My eyes are squinty from the sun and allergies, but I am happy.  John is concentrating on pushing the right button.

Sunday, November 9, 2014

This is a Good Place

Thanks to a friend at John's work, we stayed in a sweet little condo in Dewey.  Deserted off-season beach, beautiful full moon over the calm water, sunrise from a warm upstairs room looking out at the ocean.  Very relaxing and nice to get a weekend date, just us.  Cream of crab soup, crabs, lots of cheese.  Crayon drawing on the table waiting for crabs.  And 3 different thrift store shopping for sister missionary clothes for Suzanna!  (Wearing my altered tiger-t-shirt cut in half and sewn onto a sweat shirt front=easy project.)

Another place to add to the Max's ashes memorial.  Good place to remember him, honor him, tell him how we are feeling, how much we miss him.

Thursday, October 30, 2014

Steampunked Kilts: Trunk or Treat



Sam & Roxie's kilts are 8 yards and 5 yards, fully pleated in back.  John and mine are quickly done, costume only, not even the right tartan, but close.  Roxie's is not quite Davidson clan, but she loves green and blue and it was in my fabric stash, conveniently.
I decorated our car trunk with silk flowers hung #56 tags, and the red satiny quilt (from Luanna) and the 56 days left sign:  Christmas countdown.  We won one of the trunk decorating prizes!  Scariest?
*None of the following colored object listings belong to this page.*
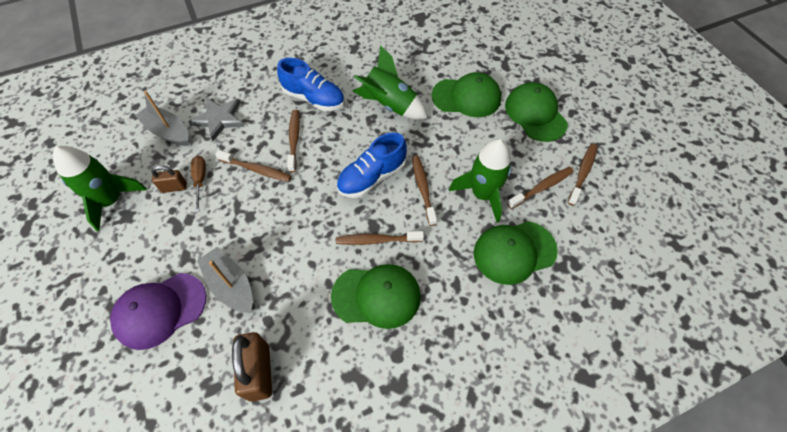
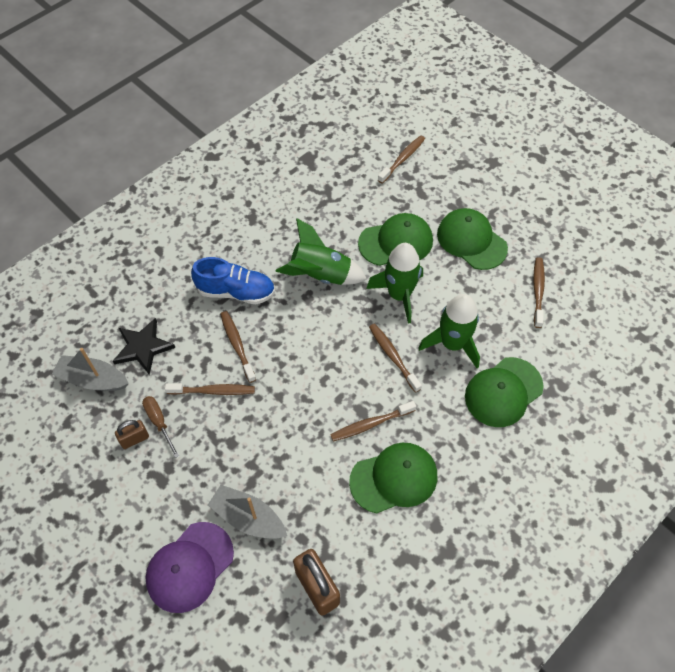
camera: 20 degrees left, 0 degrees up
(111, 201) = (73, 476): green rocket -> green rocket (399, 295)
(219, 119) = (143, 347): grey star -> black star
(372, 177) = (337, 361): blue shoe -> none
(541, 187) = (505, 319): brown toothbrush -> brown toothbrush (402, 159)

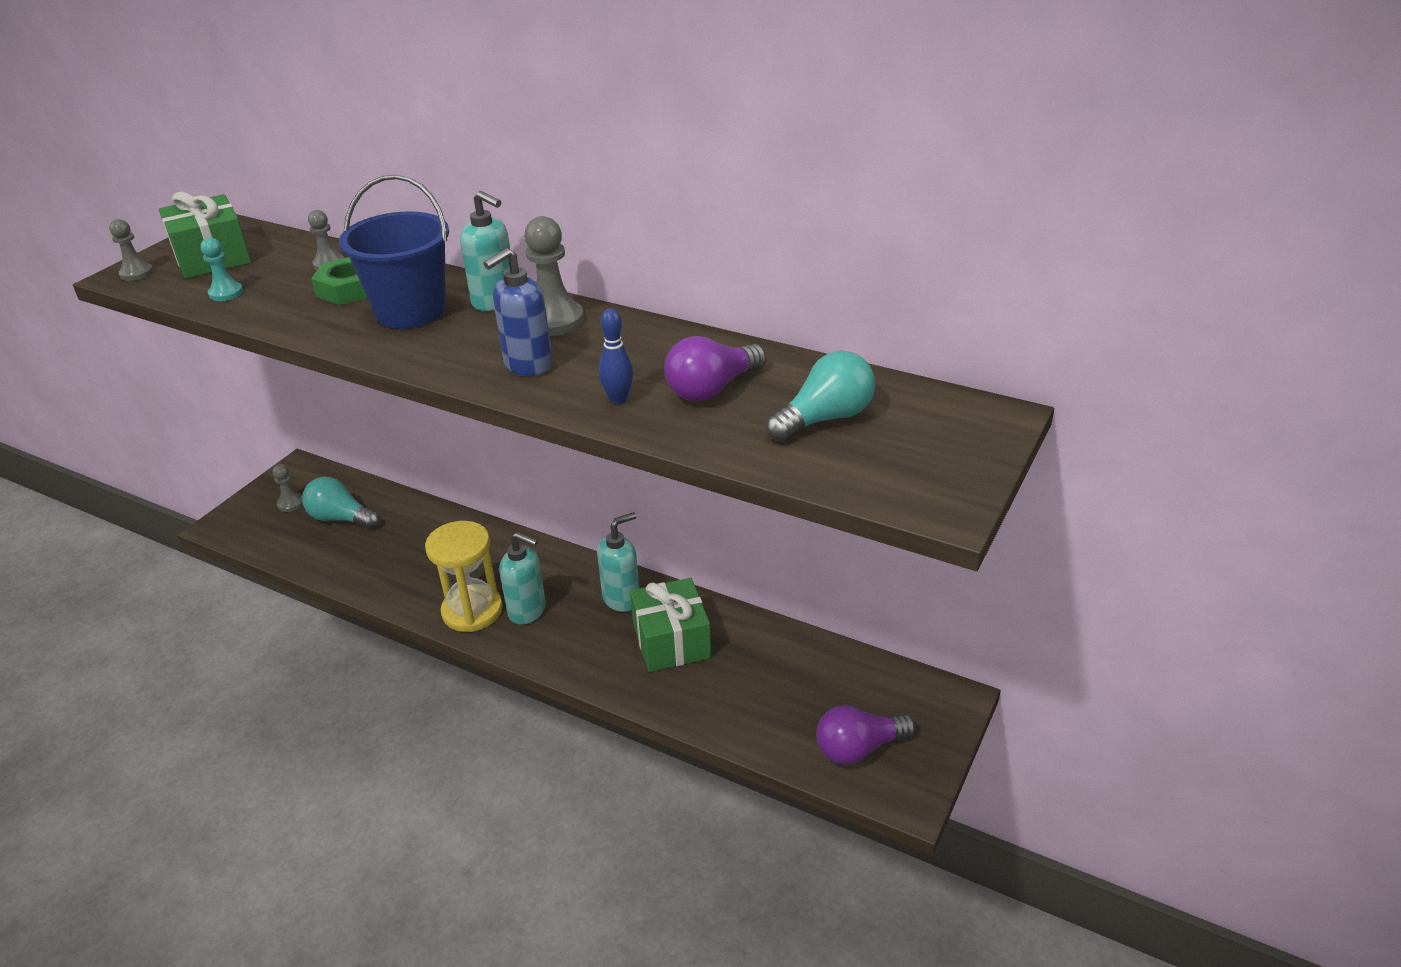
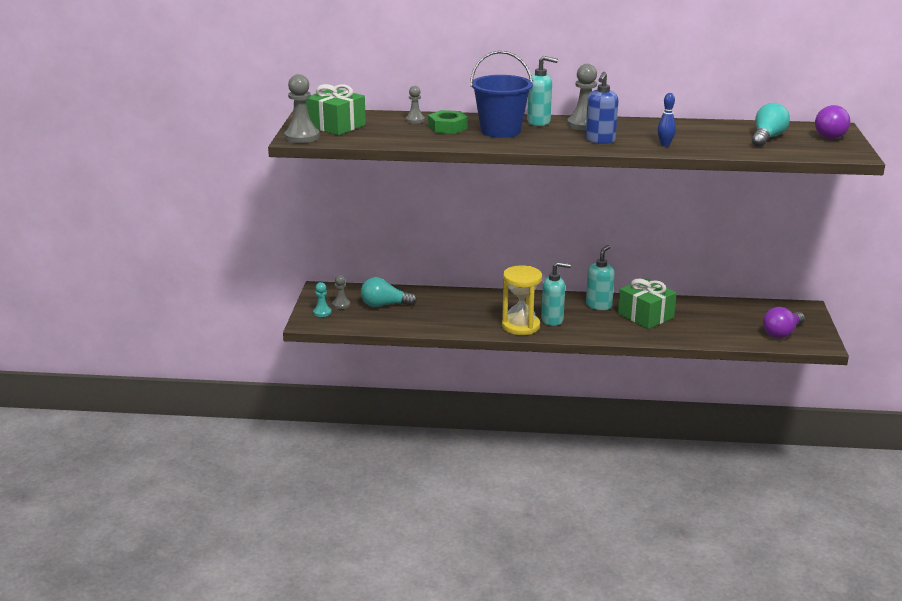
camera: 25 degrees left, 10 degrees down
(136, 273) = (302, 137): grey pawn -> grey pawn, size x1.73
(226, 293) = (377, 137): turquoise pawn -> turquoise pawn (322, 312)
(712, 389) = (702, 136): purple light bulb -> purple light bulb (831, 135)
People, friends, have asked me this week how I am doing, really doing, and they made time to listen.  I have gotten teary-eyed and mushy and choked up and realized how much I am still grieving for Maxwell's loss.  I miss him, and still feel really sad.  It makes sense to me now the year of mourning in Victorian times, family wearing black, or at least black armbands in remembrance of their lost one.
   It has been easy to escape reading books and not having to "think" or "feel" or to stay busy, really busy, or get involved in serving someone else so I don't think about being sad.

One listening friend said, "I don't know how you are doing it, even waking up and getting out of bed."  

Holidays are sad, since we use them as gathering, food celebrating, and remembering.  Max was a blue-body suit man last year.  He asked me to mend his suit where it had ripped a little at the neck.  I fixed it but didn't get it back to him, he said he didn't need it until Halloween.  Every time I see Suzu in her matching suit, I think it would have been a fun picture/video of them together.  Regret un-photos=times you wish you had photographed, but too late.
 
Dealing with stress and grief--besides drinking more water, getting outside once a day, not eating sugar, reading scriptures on my own, doing something unexpected and nice for someone else at least once a week, and everyday being nice to myself (hot shower) and giving myself a complement--saying something out loud while looking in the mirror.  Something about me that I like and is real and true (not just something I do well, but an attribute describing who I am, inside.  Kind of like the pep-talk in "The Help" that the maid gives her boss's daughter "You is kind, you is smart, you is important").
 
And yes, our garage now has burnt orange diamonds, for Halloween.
Because I am a visionary woman.  I like to see changing colors in my environment.  The autumn trees are gorgeous and inspiring and I like to savor colors like flavors for my eyes.  (Haha, now I am laughing at myself.)